- **AVAILABLE DATA**
+ + +
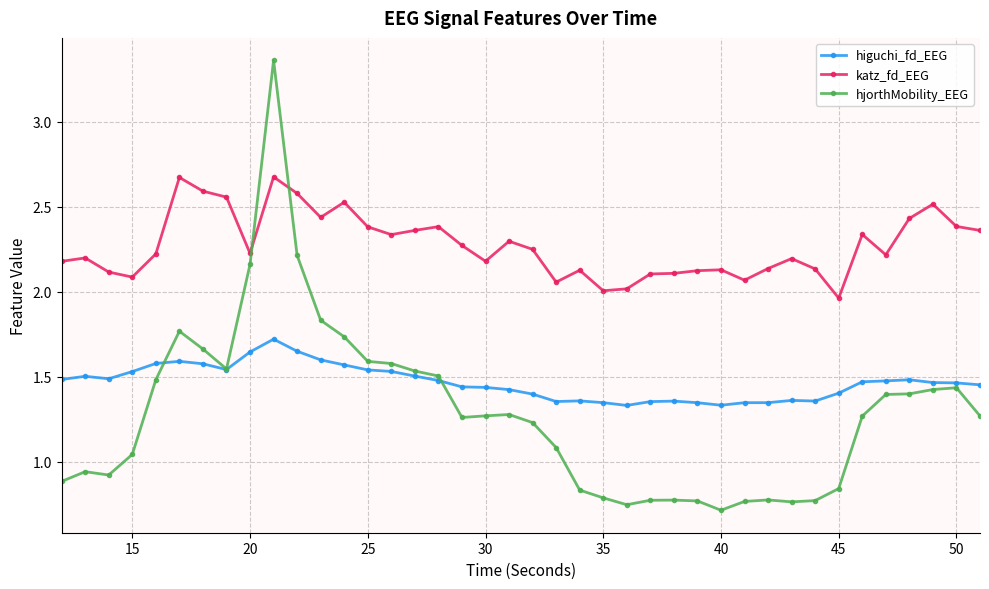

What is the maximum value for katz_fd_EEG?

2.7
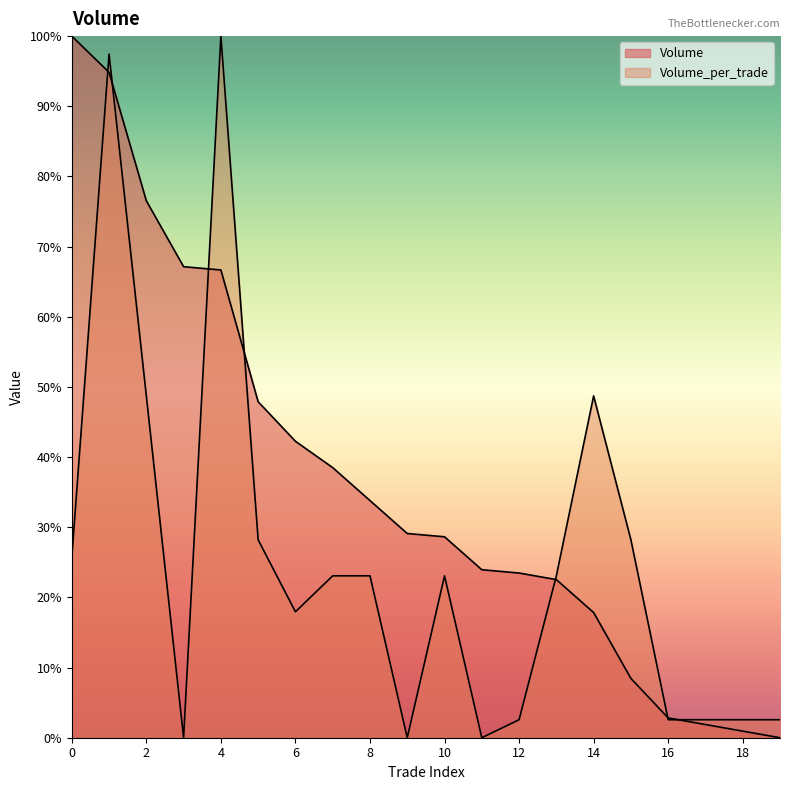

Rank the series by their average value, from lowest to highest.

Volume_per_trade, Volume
+ + +
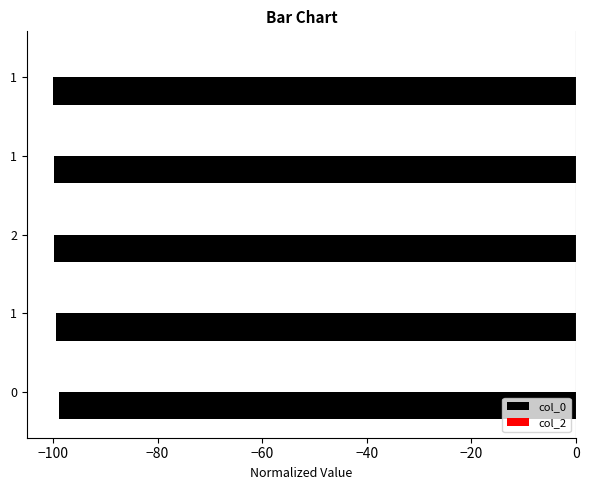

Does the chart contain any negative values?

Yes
+ + +
- **DESCRIPTION OF THE TASK**
Begin at the line that has "What is the maximum value for katz_fd_EEG?" and stop after the line that has "Rank the series". Give those rows again with "average" changed to "mean" and nothing else altered, and leave out the pictures.

- **ANSWER SPACE**
What is the maximum value for katz_fd_EEG?

2.7

Rank the series by their mean value, from lowest to highest.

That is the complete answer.